Science

Some Californians have found dream homes in the interior. But it’s hot there.

When Farwa Ali and her family wanted to buy a bigger home, Mountain House in California seemed to fit all their needs.

The fast-growing community, just 40 miles inland from where they lived in the San Francisco Bay Area, offered good schools, a diverse population and dozens of large homes for sale within their budget. It seemed like a perfect fit — at least until their first summer, when the scorching temperatures of California’s Central Valley hit.

“We never thought it would be this hot,” Ms. Ali said on Tuesday as she ran through a supermarket parking lot where temperatures were well above 100 degrees.

Mountain House, about 60 miles east of San Francisco, became California’s newest city on Monday after voters approved in the spring to give their bedroom community a full-fledged government with a mayor and city council. What began as a small suburban development has been propelled in recent years by a surge of homebuyers priced out of the Bay Area.

Inland cities have been attracting coastal Californians for years, but the migration accelerated after the pandemic, when many workers could work remotely from anywhere and families wanted more living space.

One of the downsides of moving inland is the oppressive heat waves that are rarely felt near the California coast. Climate change is intensifying the hot spells, exposing more newcomers to extreme temperatures.

The latest test came this week, as the first extended heat wave of the summer gripped parts of the state. Extreme heat is expected to last for days; in Mountain House, temperatures were expected to reach 110 degrees on Wednesday and could remain above 100 degrees well into the week.

As the sun began to bake Mountain House this week, the newly incorporated city canceled youth practices for tennis, golf and flag football. Construction workers, landscapers and garbage collectors rearranged their schedules to work earlier in the day. Most residents stayed indoors.

The name Mountain House may suggest an elevated spot in cooler air, but the city gets the same scorching heat as the rest of the Central Valley in the summer. It sits at the base of the Altamont Pass, which commuters have traversed for decades to reach their Bay Area workplaces, passing giant wind turbines that are part of California’s clean energy efforts.

Mountain House was founded in 1996 on former alfalfa fields. In 2008, falling home prices during the financial crisis made Mountain House “the most underwater community in America,” The New York Times wrote at the time.

However, California housing prices have skyrocketed since then, and a new wave of people moving to Mountain House has brought young families and greater ethnic diversity to the community.
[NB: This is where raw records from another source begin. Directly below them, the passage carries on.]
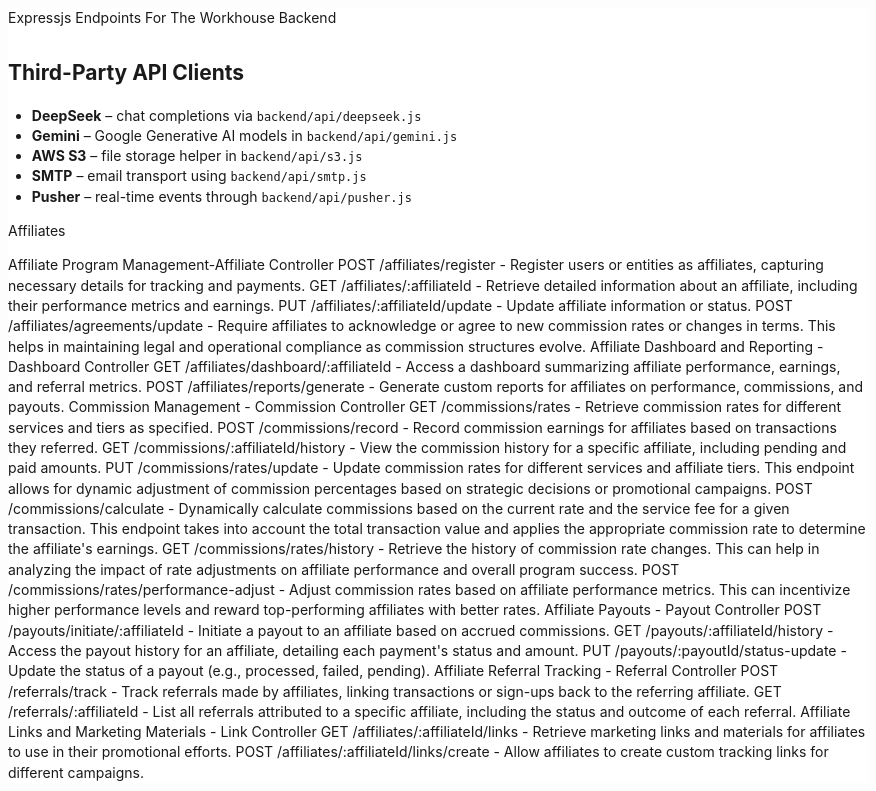 




Expressjs Endpoints For The Workhouse Backend

## Third-Party API Clients

- **DeepSeek** – chat completions via `backend/api/deepseek.js`
- **Gemini** – Google Generative AI models in `backend/api/gemini.js`
- **AWS S3** – file storage helper in `backend/api/s3.js`
- **SMTP** – email transport using `backend/api/smtp.js`
- **Pusher** – real-time events through `backend/api/pusher.js`

Affiliates




Affiliate Program Management-Affiliate Controller
POST /affiliates/register - Register users or entities as affiliates, capturing necessary details for tracking and payments.
GET /affiliates/:affiliateId - Retrieve detailed information about an affiliate, including their performance metrics and earnings.
PUT /affiliates/:affiliateId/update - Update affiliate information or status.
POST /affiliates/agreements/update - Require affiliates to acknowledge or agree to new commission rates or changes in terms. This helps in maintaining legal and operational compliance as commission structures evolve.
Affiliate Dashboard and Reporting - Dashboard Controller
GET /affiliates/dashboard/:affiliateId - Access a dashboard summarizing affiliate performance, earnings, and referral metrics.
POST /affiliates/reports/generate - Generate custom reports for affiliates on performance, commissions, and payouts.
Commission Management - Commission Controller
GET /commissions/rates - Retrieve commission rates for different services and tiers as specified.
POST /commissions/record - Record commission earnings for affiliates based on transactions they referred.
GET /commissions/:affiliateId/history - View the commission history for a specific affiliate, including pending and paid amounts.
PUT /commissions/rates/update - Update commission rates for different services and affiliate tiers. This endpoint allows for dynamic adjustment of commission percentages based on strategic decisions or promotional campaigns.
POST /commissions/calculate - Dynamically calculate commissions based on the current rate and the service fee for a given transaction. This endpoint takes into account the total transaction value and applies the appropriate commission rate to determine the affiliate's earnings.
GET /commissions/rates/history - Retrieve the history of commission rate changes. This can help in analyzing the impact of rate adjustments on affiliate performance and overall program success.
POST /commissions/rates/performance-adjust - Adjust commission rates based on affiliate performance metrics. This can incentivize higher performance levels and reward top-performing affiliates with better rates.
Affiliate Payouts - Payout Controller
POST /payouts/initiate/:affiliateId - Initiate a payout to an affiliate based on accrued commissions.
GET /payouts/:affiliateId/history - Access the payout history for an affiliate, detailing each payment's status and amount.
PUT /payouts/:payoutId/status-update - Update the status of a payout (e.g., processed, failed, pending).
Affiliate Referral Tracking - Referral Controller
POST /referrals/track - Track referrals made by affiliates, linking transactions or sign-ups back to the referring affiliate.
GET /referrals/:affiliateId - List all referrals attributed to a specific affiliate, including the status and outcome of each referral.
Affiliate Links and Marketing Materials - Link Controller
GET /affiliates/:affiliateId/links - Retrieve marketing links and materials for affiliates to use in their promotional efforts.
POST /affiliates/:affiliateId/links/create - Allow affiliates to create custom tracking links for different campaigns.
About half of the town’s 25,000 residents identify as Asian American, according to a 2022 census.

Andy Su, the new mayor of Mountain House and an emergency room physician, said the heat hasn’t been an overwhelming concern at the nearby hospital where he works, Sutter Tracy Community Hospital. While he has seen an unusually high number of patients with kidney stones caused by dehydration, he said he doesn’t see many other heat-related illnesses.

“When people move here, they make the decision, they know what they’re getting into,” Dr. Su said. “It’s warm, but we adapt our lives to it — just like when you live in Alaska, you adapt your life in the winter.”

Kevin Costa, a solar technician, has outfitted his Mountain House home with large overhangs and dark window treatments. In weeks like this, he runs fans, cranks up the air conditioning and avoids the garage, which is “like an oven,” he said.

On the hottest days, he said, he puts a wet towel behind his neck or soaks his shirt in cold water before leaving the house. Even then, he said, “it feels like a hair dryer constantly blowing hot air at you.”

Some Mountain House residents said this week that they are used to similarly warm weather in their hometowns in India, Pakistan or the Philippines.

When the heat hits, Ms. Ali, originally from Bangalore, India, said she changes her family’s diet and makes traditional dishes that help them stay cool. Her hot-weather recipes include yogurt, okra and gourds, and she leaves out red meat and chicken. “I’m still not sure if it really works in this extreme heat,” she said.

For some residents there are few options to survive.

Daniela Soto and her two sons moved to Tracy, the next city east, in search of cheaper rent after living in the bayside city of San Leandro, Calif., and in New York. She still can’t afford to run her air conditioning, she said, so she took her boys to a water park in Mountain House on Tuesday.

She said she’d like to move to a cooler city in California, but that possibility seems increasingly out of reach.

“They’re going to be expensive no matter where you go,” she said. “It’s almost like you’re trapped in this hot bubble.”

Judson Jones contributed to the reporting.